After hitting a sign that advertised we had 3km left to go, we rejoiced! And then hit the next sign, a short ways away, pointing right and advertising 4.2 kilometers. Throughout the entire hike, we really had no solid idea of how much longer we’d be out there, but single digits and lots of people on the paths were both reassuring.

Equally reassuring, inspiring, and somewhat embarrassingly for me, was the amount of trail runners out there. As I crawled over the rocks, they’d spring down the mountain behind me like speedy goats, leaping from rock to rock. It was really incredible watching them go. Maybe for them the trail was 3 hours and 55 minutes.

We finally arrived at our destination, the funicular, where a crowd had gathered on a viewing platform overlooking Bergen and a gorgeous afternoon sunset. It may have taken us 5 long hours to get here, but if we’d done it faster, we would have missed seeing the wharf in the dazzling October sunlight. We took in the view, then walked – or, if it was me, limped – to the funicular, which we took down the mountain back into town.

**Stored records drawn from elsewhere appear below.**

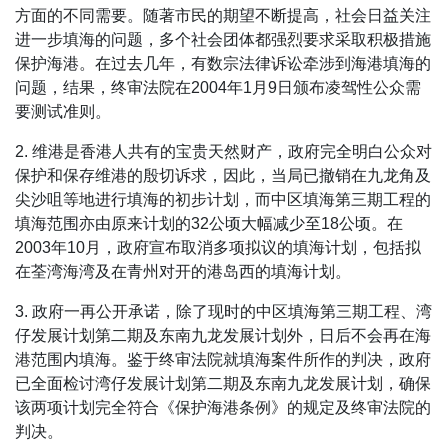
方面的不同需要。随著市民的期望不断提高，社会日益关注
进一步填海的问题，多个社会团体都强烈要求采取积极措施
保护海港。在过去几年，有数宗法律诉讼牵涉到海港填海的
问题，结果，终审法院在2004年1月9日颁布凌驾性公众需
要测试准则。
2. 维港是香港人共有的宝贵天然财产，政府完全明白公众对
保护和保存维港的殷切诉求，因此，当局已撤销在九龙角及
尖沙咀等地进行填海的初步计划，而中区填海第三期工程的
填海范围亦由原来计划的32公顷大幅减少至18公顷。在
2003年10月，政府宣布取消多项拟议的填海计划，包括拟
在荃湾海湾及在青州对开的港岛西的填海计划。
3. 政府一再公开承诺，除了现时的中区填海第三期工程、湾
仔发展计划第二期及东南九龙发展计划外，日后不会再在海
港范围内填海。鉴于终审法院就填海案件所作的判决，政府
已全面检讨湾仔发展计划第二期及东南九龙发展计划，确保
该两项计划完全符合《保护海港条例》的规定及终审法院的
判决。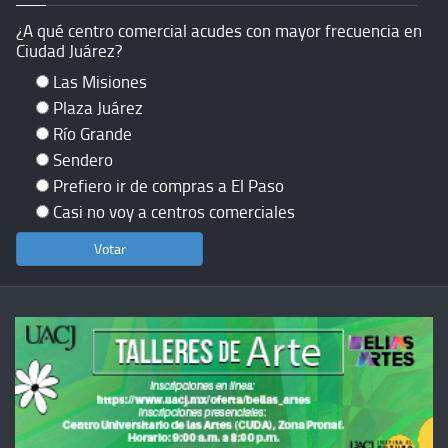
¿A qué centro comercial acudes con mayor frecuencia en
Ciudad Juárez?
Las Misiones
Plaza Juárez
Río Grande
Sendero
Prefiero ir de compras a El Paso
Casi no voy a centros comerciales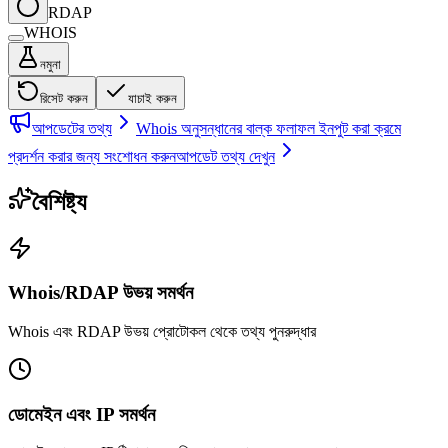
RDAP
WHOIS
নমুনা
রিসেট করুন
যাচাই করুন
আপডেটের তথ্য
Whois অনুসন্ধানের বাল্ক ফলাফল ইনপুট করা ক্রমে
প্রদর্শন করার জন্য সংশোধন করুন
আপডেট তথ্য দেখুন
বৈশিষ্ট্য
Whois/RDAP উভয় সমর্থন
Whois এবং RDAP উভয় প্রোটোকল থেকে তথ্য পুনরুদ্ধার
ডোমেইন এবং IP সমর্থন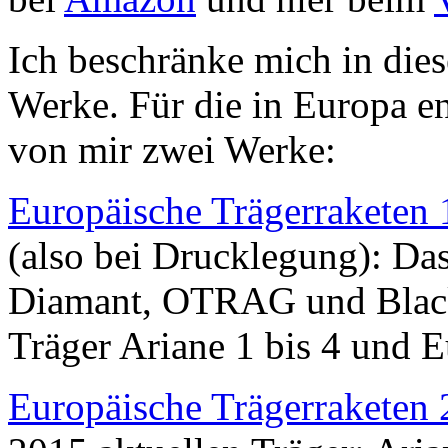
Ich beschränke mich in dies
Werke. Für die in Europa en
von mir zwei Werke:
Europäische Trägerraketen
(also bei Drucklegung): Das
Diamant, OTRAG und Black
Träger Ariane 1 bis 4 und E
Europäische Trägerraketen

A 13-minute walk to Royal Gourmetburger og Gin, our dinner choice, sounded extremely far on tired legs, but we hoofed it anyway, certain that at least Google Maps would not be adding mystery kilometers to our journey.

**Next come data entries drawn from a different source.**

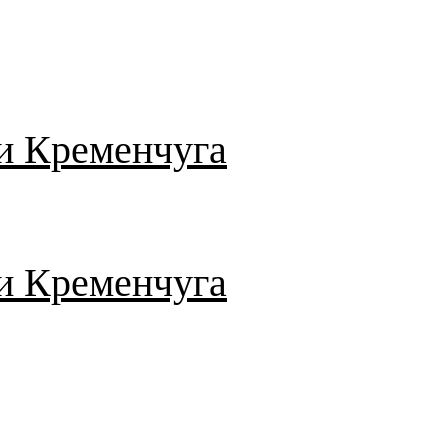
и Кременчуга
и Кременчуга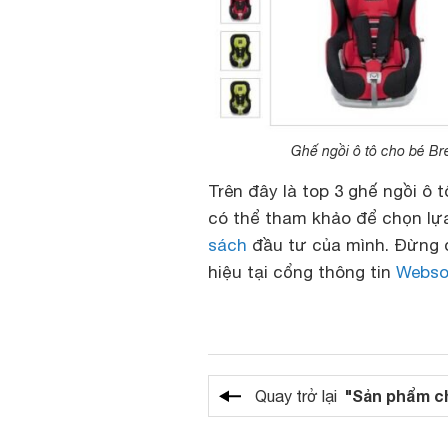
Ghế ngồi ô tô cho bé B
Trên đây là top 3 ghế ngồi ô
có thể tham khảo để chọn lự
sách
đầu tư của mình. Đừng q
hiệu tại cổng thông tin
Webso
"Sản phẩm c
Quay trở lại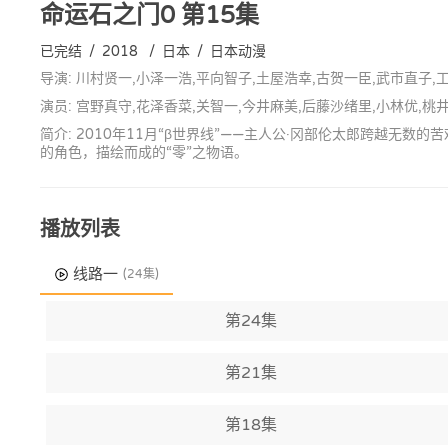
命运石之门0
第15集
已完结
/
2018
/
日本
/
日本动漫
导演: 川村贤一,小泽一浩,平向智子,土屋浩幸,古贺一臣,武市直子,
演员: 宫野真守,花泽香菜,关智一,今井麻美,后藤沙绪里,小林优,桃
简介: 2010年11月“β世界线”——主人公·冈部伦太郎跨越
的角色，描绘而成的“零”之物语。
播放列表
线路一
(24集)
第24集
第21集
第18集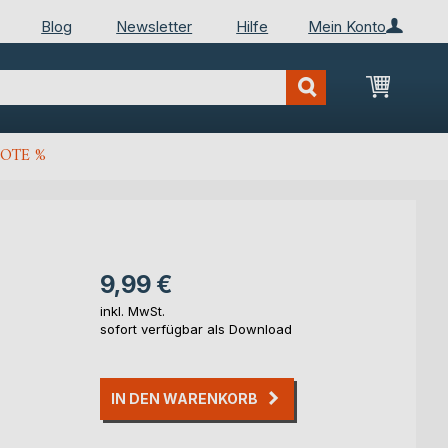
Blog
Newsletter
Hilfe
Mein Konto
Mein Wa
OTE %
9,99 €
inkl. MwSt.
sofort verfügbar als Download
IN DEN WARENKORB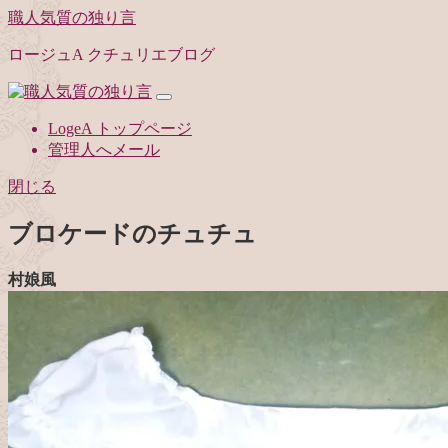
職人気質の独り言
ロージュA クチュリエブログ
LogeA トップページ
管理人へメール
閉じる
ブロケードのチュチュ
村娘風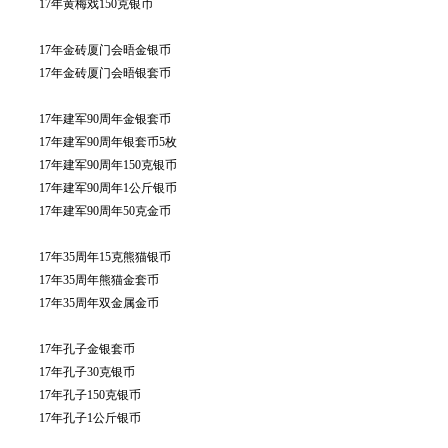
17年黄梅戏150克银币
17年金砖厦门会晤金银币
17年金砖厦门会晤银套币
17年建军90周年金银套币
17年建军90周年银套币5枚
17年建军90周年150克银币
17年建军90周年1公斤银币
17年建军90周年50克金币
17年35周年15克熊猫银币
17年35周年熊猫金套币
17年35周年双金属金币
17年孔子金银套币
17年孔子30克银币
17年孔子150克银币
17年孔子1公斤银币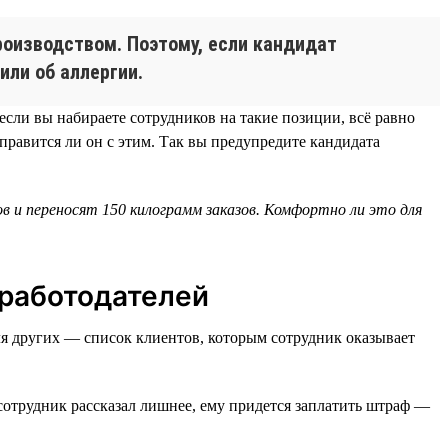
роизводством. Поэтому, если кандидат
или об аллергии.
сли вы набираете сотрудников на такие позиции, всё равно
правится ли он с этим. Так вы предупредите кандидата
в и переносят 150 килограмм заказов. Комфортно ли это для
 работодателей
ля других — список клиентов, которым сотрудник оказывает
сотрудник рассказал лишнее, ему придется заплатить штраф —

What a find this place was. I’d seen it in Lonely Planet and they had free tables when I called, and it was perfect. Reasonably priced, warm, and dimly lit, the restaurant offered a range of burgers and several frosty beers on tap, perfect for a post-hike meal.

Kelly and I went up to the bar to order from a friendly bartender. We told her how we’d completed the hike, and she perked up.

“Oh yeah, they do a marathon up there every year. The 7 mountains marathon,” she told us. “A lot of us are up there training throughout the week.”

As she poured our beers – from a brewery called 7 Fjell, with their on-tap draft called Ulriken after the mountain we’d climbed – she told us how she had also run that marathon and typically ran up to Fløyen every day of the week. As one does.

Kelly reasoned that we’d probably hit 2-3 of the 7 mountains, and now that I’m comfortably in front of a laptop, I think I can confirm that. A quick perusal of Visit Norway puts our hike into a much clearer perspective. The 15km hike is a popular one, taking us across 3 of the mountains, and the estimated time for completion on the website is a more reasonable 5 hours, though there’s a disclaimer about improper hiking shoes tacking on an extra few hours to that time.

We cheersed our tasty draft beers, or fatøl in Norwegian, and laughed at our past selves celebrating what we thought was the climax of our hike back at Ulriken. The burgers tasted divine and the beer restorative, and we nailed our bus times, getting back to the AirBnB with plenty of time for a post-hike dip in our hot tub to repair our achy muscles and take advantage, one last time, of the beautiful perks of our AirBnB.